The idea that Pani Meteka, as water hyacinth, a menace in the North-East, is called in Assamese, could be used to start a virtual new movement in the already rich handicraft artscape in the region came when NEDFi officials saw furniture made out of it at an international fair in Bangkok. In fact, P K Saikia, general manager of NEDFi, got so enamoured with the whole thing that he has personally taken up motivating people to take up water hyacinth processing, and is said to be even occasionally visit interior areas of Assam to hunt of better quality water hyacinth.

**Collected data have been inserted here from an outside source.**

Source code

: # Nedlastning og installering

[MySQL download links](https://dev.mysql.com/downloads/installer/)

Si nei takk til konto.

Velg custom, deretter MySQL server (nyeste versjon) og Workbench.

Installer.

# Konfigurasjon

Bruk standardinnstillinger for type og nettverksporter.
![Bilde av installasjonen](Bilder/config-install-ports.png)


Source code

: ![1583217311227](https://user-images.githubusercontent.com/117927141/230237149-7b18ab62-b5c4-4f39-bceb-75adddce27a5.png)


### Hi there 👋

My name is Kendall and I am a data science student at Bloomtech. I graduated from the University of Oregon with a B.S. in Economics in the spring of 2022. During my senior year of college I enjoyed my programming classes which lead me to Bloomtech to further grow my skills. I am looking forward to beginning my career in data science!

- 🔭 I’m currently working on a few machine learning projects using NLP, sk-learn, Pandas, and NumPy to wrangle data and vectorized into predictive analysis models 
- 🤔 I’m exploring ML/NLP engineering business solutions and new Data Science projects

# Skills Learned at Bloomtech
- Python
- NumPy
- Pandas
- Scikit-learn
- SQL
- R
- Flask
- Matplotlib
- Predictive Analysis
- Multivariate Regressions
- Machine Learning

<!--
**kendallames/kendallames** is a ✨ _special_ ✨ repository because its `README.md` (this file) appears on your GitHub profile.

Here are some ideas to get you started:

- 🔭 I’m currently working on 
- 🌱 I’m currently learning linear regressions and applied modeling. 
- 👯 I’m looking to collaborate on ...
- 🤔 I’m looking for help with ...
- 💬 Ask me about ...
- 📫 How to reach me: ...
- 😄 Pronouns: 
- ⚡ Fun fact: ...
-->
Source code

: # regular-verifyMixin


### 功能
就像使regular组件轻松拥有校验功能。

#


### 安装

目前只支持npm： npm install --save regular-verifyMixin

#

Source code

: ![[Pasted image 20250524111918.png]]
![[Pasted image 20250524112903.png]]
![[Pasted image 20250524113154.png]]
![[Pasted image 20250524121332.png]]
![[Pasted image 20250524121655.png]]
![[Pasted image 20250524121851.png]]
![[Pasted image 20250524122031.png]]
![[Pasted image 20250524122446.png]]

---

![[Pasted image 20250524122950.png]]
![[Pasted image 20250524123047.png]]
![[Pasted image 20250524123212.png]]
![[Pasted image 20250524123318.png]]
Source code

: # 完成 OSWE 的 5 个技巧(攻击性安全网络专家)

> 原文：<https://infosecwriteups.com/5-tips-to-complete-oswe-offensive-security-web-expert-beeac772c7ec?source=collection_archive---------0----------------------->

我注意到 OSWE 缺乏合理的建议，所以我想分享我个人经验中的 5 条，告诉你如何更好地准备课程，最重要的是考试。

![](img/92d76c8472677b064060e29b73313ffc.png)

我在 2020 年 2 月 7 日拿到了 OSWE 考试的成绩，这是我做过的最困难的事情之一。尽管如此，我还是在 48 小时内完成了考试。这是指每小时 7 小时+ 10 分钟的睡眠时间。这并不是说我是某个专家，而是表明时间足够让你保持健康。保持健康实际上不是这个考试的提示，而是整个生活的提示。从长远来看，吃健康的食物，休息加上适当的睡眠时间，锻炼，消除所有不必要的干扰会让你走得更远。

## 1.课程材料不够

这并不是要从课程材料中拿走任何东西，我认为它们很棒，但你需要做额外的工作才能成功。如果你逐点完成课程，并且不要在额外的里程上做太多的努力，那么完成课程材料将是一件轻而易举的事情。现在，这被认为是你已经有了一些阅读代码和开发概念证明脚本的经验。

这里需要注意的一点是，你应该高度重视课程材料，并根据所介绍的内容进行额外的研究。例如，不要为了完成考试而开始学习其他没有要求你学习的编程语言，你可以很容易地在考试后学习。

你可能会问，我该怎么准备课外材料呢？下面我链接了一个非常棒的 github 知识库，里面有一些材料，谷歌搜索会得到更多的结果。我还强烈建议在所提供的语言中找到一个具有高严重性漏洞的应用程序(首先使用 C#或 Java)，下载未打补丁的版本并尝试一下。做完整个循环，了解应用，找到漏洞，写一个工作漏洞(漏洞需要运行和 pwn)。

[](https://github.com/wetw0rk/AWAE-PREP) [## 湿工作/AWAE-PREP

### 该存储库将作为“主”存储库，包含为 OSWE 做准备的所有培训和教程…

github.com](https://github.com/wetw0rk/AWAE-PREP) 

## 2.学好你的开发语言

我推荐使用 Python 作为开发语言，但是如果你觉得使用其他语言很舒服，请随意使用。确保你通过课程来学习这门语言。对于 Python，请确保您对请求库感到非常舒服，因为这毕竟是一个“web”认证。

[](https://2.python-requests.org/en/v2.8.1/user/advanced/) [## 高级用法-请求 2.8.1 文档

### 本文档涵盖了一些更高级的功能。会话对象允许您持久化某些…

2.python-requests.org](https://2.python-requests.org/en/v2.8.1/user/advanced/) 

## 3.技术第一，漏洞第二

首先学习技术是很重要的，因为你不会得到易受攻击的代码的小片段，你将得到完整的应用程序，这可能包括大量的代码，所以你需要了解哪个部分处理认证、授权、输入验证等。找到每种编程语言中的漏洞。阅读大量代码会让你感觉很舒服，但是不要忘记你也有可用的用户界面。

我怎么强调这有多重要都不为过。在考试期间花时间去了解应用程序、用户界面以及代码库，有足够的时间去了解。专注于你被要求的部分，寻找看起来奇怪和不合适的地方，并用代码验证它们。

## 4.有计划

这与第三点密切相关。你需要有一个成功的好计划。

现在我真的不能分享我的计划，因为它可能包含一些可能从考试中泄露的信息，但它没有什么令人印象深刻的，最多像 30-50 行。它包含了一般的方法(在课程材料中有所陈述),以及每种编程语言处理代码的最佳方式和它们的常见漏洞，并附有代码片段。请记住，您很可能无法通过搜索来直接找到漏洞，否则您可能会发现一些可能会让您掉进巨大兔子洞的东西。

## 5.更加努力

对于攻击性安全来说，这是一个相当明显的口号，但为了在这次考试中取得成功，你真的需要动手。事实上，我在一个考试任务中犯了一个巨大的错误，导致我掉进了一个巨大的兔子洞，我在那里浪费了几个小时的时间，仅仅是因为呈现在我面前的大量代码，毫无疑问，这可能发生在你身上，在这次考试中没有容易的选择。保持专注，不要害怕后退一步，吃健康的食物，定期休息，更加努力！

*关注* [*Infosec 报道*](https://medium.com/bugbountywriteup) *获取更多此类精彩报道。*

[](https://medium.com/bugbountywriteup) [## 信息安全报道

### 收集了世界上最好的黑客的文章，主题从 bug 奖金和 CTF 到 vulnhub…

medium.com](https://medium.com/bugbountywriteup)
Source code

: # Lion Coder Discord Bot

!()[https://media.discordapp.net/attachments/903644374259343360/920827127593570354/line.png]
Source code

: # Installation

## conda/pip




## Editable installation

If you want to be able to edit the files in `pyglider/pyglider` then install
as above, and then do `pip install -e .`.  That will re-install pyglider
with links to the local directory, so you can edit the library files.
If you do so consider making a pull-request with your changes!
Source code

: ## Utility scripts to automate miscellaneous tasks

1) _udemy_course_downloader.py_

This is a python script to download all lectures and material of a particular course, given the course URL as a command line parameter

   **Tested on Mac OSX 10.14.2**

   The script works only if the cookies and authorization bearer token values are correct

Says Manoj Das, NEDFi’s deputy general manager stationed in Delhi, “After we assessed the potential of water hyacinth as a raw material for handicraft, we got Industry Craft of Bangalore on board, and experts from it came down to our R&D centre at Khetri near Guwahati to train 21 people who would serve as trainers to craftspeople in various parts of the North-East, apart from ten master craftspeople, on the drying process and treatment of water hyacinth so that they can be used for craftwork. We have till date trained around 100 artisans through a tie up with the DRDAs in five districts in Assam alone. And since these people were already experts in bamboo, cane and ‘sheetal paati’ crafts, it did not take much time for them to adapt to water hyacinth.”
After successfully coming out with products like bags, mats, basketry and stationary items, the craftspeople are now going to the next level, by taking up the task of making furniture out of water hyacinth. “I have just made one ‘Morha’ (round traditional stool) from water hyacinth, and though it costs Rs 1,200 because of the intricate artwork involved, there have been several inquiries about it at the fair,” says Bhogol. According to
Das, right now experiments are going on regarding whether natural dyes can be used effectively to make the water hyacinth products look even more beautiful.
“The response to these products has been huge, with buyers from Spain, the UK, France, Italy and the USA particularly showing keen interest in importing them. But our products will have to compete with the already established industries in South East Asia and China,” says Ashief Ahmed, marketing manager with NEDFi, who is completely focusing on water hyacinth product marketing. “The scope of water hyacinth is huge, as it can be used to make even garment, fibre and paper. We will work towards these targets sooner than latter,” says Das.
In fact, the way things are moving, those tracking the response to the products even predict that instead of ruing the appearance of water hyacinth in water bodies, people in the North-East could soon be cultivating the plant in the region’s vast water bodies. That the plant can reproduce itself at an incredibly fast rate under suitable conditions will ensure that artisans will get a steady supply of the raw material.